Estes são factos que o partido e a jota ignoram na história publicada nas plataformas digitais, onde é referido outubro de 79 como o ponto de partida: "em 1979, tomava posse o então primeiro Presidente da Comissão Política Regional da JSD Madeira, Miguel de Sousa, ano no qual viria a decorrer o I Congresso Regional da JSD Madeira, de cariz político, organizado no Porto Santo, cuja Mesa era então presidida por João Cunha e Silva".

Pois bem, a 3 de agosto de 1976, uma terça-feira, o Diário de Noticias do Funchal, que então não se publicava à segunda-feira, reportou todos os pormenores do I Congresso da JSD-Madeira realizado no fim de semana de 31 de julho e 1 de Agosto, no Hotel Atlântis, em Água de Pena, cujo presidente da Mesa foi António Gil. Foi ali que ocorreu a eleição da lista de Rui Fontes, liderando uma equipa que tinha Cunha e Silva como número dois, além de Francisco Tiago Rodrigues, Susana Rocha, João Ornelas Carvalho, Abel Luís Rodrigues de Freitas e João Carlos Freitas Candelária. A eleição decorreu no domingo, onde foram lidas mensagens de Ornelas Camacho, de Alberto João Jardim e de Sá Carneiro. 

No discurso de posse, Rui Fontes apontou um contexto de crise, na Educação e na Economia, contra agitadores profissionais e a anarquia nas escolas, considerando urgente o reforço da autoridade democrática", apontando como linha mestra da orientação futura "uma política mais justa, mais humana, de proteção dos mais desfavorecidos".

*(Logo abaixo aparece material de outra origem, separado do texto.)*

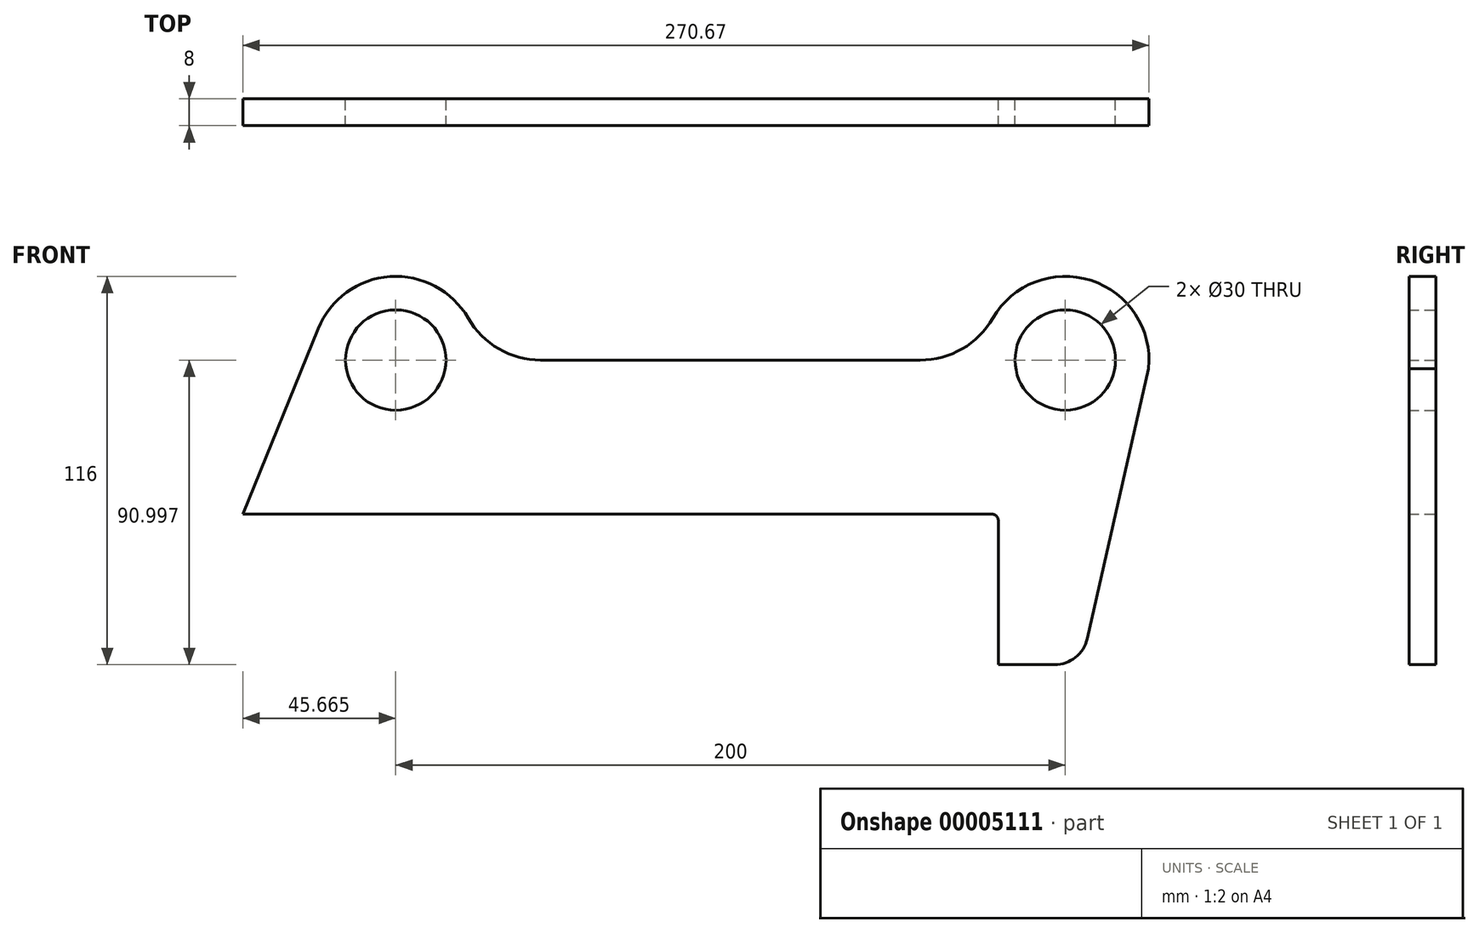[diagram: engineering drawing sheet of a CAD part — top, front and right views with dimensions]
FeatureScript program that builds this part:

Mas até aos registos que a JSD-M decidiu assumir como história para contar publicamente, a organização de juventude fez o seu caminho, caminhando por ajustamentos próprios da época, ajustamentos políticos e organizacionais, sendo que o II Congresso, em Novembro de 1977, permitiu uma atualizada organização interna, em que o Secretariado era a estrutura principal, com um coordenador geral (inspirado na figura de secretário-geral adotada pela JSD nacional), posição assumida por Rui Fontes, e uma Comissão Política liderada por Macedo Reis. A Mesa do Congresso era presidida por Jaime Ramos.

E foi assim até 1979/80 quando Miguel Sousa assumiu a presidência da JSD-M. O seu nome figura, ainda hoje, como o primeiro líder da JSD-M, o que, como se pode constatar, não corresponde à realidade dos acontecimentos, situação que obviamente não pode ser imputada a Miguel Sousa, em exclusivo, mas a todos os presidentes da organização social democrata de juventude. 

A dignificação das lideranças faz-se, também, pela forma como honram o passado e respeitam qa História. Sem reescrever o que está escrito.